2. Manually Test Web Search
If your src/index.ts still uses a hardcoded prompt, change the string passed to runAgent():
await runAgent(
"Search the web for the latest TypeScript release and summarize what changed.",
history,
{
// callbacks...
},
);
Then run the agent:
npm run start
Expected behavior:
- The model calls
webSearch - The tool returns Exa results
- The model answers using those results
If you see Missing EXA_API_KEY, add EXA_API_KEY to .env and restart the process.
3. Manually Test Context Reporting
To see the token count grow, src/index.ts needs to run more than one turn and reuse the returned history. Replace the single runAgent() call with this two-turn test:
let history: ModelMessage[] = [];
const prompts = [
"Search the web for three recent AI agent frameworks and compare them.",
"Search for recent documentation about one of those frameworks and explain the install steps.",
];
for (const [index, prompt] of prompts.entries()) {
console.log(`\n=== Turn ${index + 1} ===`);
history = await runAgent(prompt, history, {
// callbacks...
});
}
The key line is:
history = await runAgent(prompt, history, callbacks);
The first turn starts with an empty history. The second turn receives the durable messages returned from the first turn, so the estimated token count should be much larger. The per-run system prompt is added fresh inside runAgent() and is not saved into history.
Run it:
npm run start
You should see token usage updates through callbacks.onTokenUsage if your UI renders it. For example, turn 1 might show a small token count, while turn 2 jumps because it includes the first answer and web search results.
The exact token number is approximate because our estimator uses character counts. What matters is that the number increases as the conversation grows.
4. Force a Compaction Test
Waiting for a real conversation to hit 80% of a 1M-token context window is not practical. Temporarily lower the limits in src/agent/context/modelLimits.ts:
const DEFAULT_LIMITS: ModelLimits = {
inputLimit: 2000,
outputLimit: 1000,
contextWindow: 2000,
};
Then run:
npm run start
Ask for several long responses or web searches.

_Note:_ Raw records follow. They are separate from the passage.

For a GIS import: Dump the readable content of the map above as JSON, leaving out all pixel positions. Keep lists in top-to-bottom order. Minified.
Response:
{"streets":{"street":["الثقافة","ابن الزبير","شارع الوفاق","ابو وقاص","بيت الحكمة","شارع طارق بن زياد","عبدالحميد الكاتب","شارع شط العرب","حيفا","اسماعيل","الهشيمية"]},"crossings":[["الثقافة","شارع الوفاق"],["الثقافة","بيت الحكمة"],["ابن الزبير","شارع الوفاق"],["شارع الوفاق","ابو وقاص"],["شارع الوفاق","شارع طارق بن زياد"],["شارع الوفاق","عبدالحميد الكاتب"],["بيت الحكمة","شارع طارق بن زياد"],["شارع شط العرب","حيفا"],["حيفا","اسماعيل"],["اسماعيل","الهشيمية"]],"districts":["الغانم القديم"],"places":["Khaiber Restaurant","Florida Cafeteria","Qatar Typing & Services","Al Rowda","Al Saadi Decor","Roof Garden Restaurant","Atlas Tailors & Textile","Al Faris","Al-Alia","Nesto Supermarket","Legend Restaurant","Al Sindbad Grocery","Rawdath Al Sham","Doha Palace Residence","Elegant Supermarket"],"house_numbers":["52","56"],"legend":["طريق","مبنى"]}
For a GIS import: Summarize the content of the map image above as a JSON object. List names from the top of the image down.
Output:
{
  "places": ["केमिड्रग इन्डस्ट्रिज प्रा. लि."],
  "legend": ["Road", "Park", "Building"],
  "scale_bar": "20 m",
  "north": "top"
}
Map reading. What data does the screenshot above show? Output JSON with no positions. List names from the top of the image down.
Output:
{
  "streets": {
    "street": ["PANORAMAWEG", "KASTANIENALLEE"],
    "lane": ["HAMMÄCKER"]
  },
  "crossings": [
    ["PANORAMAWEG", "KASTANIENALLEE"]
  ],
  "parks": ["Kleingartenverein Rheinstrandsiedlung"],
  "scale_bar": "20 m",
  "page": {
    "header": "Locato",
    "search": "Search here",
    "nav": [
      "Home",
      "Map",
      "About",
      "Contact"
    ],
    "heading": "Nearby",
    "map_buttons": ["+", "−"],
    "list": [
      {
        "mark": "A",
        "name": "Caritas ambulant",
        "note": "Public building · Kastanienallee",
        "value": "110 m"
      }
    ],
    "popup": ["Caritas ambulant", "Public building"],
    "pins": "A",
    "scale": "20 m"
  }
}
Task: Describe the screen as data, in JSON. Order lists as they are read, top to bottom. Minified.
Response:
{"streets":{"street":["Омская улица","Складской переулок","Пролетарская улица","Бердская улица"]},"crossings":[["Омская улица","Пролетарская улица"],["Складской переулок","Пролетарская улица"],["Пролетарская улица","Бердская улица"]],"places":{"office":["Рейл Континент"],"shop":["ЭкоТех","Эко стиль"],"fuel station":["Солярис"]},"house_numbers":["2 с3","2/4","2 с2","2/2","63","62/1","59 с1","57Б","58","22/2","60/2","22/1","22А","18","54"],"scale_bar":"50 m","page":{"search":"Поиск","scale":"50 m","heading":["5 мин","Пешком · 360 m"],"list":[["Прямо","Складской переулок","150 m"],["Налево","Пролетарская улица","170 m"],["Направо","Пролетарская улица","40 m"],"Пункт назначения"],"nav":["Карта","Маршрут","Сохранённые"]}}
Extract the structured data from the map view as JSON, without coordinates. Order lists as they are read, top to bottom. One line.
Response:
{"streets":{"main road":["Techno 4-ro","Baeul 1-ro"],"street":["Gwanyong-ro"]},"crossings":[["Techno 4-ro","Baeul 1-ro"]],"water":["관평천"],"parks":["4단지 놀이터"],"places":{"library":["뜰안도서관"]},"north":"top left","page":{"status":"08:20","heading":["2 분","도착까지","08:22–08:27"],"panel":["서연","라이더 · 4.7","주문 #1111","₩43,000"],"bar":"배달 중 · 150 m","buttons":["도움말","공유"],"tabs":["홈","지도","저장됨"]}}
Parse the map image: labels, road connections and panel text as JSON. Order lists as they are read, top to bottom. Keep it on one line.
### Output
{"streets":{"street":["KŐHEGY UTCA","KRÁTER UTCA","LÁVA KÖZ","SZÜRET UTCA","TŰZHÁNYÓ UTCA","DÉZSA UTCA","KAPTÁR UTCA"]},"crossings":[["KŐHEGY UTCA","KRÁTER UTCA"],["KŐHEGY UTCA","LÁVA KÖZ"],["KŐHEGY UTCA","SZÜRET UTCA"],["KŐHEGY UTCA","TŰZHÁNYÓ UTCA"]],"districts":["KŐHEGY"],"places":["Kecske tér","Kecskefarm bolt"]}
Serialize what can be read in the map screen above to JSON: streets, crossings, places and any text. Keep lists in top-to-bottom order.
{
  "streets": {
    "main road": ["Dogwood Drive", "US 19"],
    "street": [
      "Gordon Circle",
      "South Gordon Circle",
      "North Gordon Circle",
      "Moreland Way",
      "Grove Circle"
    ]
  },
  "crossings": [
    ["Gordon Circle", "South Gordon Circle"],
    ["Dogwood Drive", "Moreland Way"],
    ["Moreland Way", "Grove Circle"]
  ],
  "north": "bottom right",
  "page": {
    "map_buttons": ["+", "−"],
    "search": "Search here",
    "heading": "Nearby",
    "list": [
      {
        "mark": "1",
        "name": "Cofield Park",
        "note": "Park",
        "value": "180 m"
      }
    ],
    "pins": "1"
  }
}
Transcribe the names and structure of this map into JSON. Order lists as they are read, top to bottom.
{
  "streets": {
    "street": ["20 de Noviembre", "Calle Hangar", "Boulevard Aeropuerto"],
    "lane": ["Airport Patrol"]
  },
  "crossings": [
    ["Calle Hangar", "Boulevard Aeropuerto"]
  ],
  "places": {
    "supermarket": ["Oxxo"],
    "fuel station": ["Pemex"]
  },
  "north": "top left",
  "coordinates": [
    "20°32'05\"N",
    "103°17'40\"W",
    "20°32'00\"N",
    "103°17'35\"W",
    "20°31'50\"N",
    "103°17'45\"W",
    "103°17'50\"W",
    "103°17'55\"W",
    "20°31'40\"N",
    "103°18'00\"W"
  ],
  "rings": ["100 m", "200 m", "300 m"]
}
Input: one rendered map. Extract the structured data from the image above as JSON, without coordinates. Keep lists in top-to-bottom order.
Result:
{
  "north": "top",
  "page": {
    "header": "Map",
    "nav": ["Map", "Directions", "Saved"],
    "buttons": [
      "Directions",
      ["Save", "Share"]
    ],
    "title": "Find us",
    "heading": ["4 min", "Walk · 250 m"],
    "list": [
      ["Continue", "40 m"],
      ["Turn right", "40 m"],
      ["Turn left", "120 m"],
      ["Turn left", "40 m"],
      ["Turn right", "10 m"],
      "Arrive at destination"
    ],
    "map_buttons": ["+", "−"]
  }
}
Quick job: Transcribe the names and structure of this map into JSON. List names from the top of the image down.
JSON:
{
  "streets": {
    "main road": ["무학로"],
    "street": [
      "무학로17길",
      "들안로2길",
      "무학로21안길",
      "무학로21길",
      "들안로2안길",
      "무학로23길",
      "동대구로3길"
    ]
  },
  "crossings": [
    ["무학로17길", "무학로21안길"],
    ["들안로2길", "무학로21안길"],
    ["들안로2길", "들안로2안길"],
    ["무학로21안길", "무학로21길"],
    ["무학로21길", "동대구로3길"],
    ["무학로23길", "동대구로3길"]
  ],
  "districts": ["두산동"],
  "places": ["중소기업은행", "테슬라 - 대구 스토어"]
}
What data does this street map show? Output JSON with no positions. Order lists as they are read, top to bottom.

Once the estimated usage crosses the threshold, compactConversation() should run and replace older messages with a summary.
After testing, change the limits back to the real model values.
Summary
In this chapter you:
- Added web search as a local tool that works with OpenAI-compatible chat models
- Built message filtering for provider tool compatibility
- Implemented token estimation and context window tracking
- Created conversation compaction via LLM summarization
- Integrated context management into the agent loop
The agent can now search the web and handle arbitrarily long conversations. In the next chapter, we’ll add shell command execution.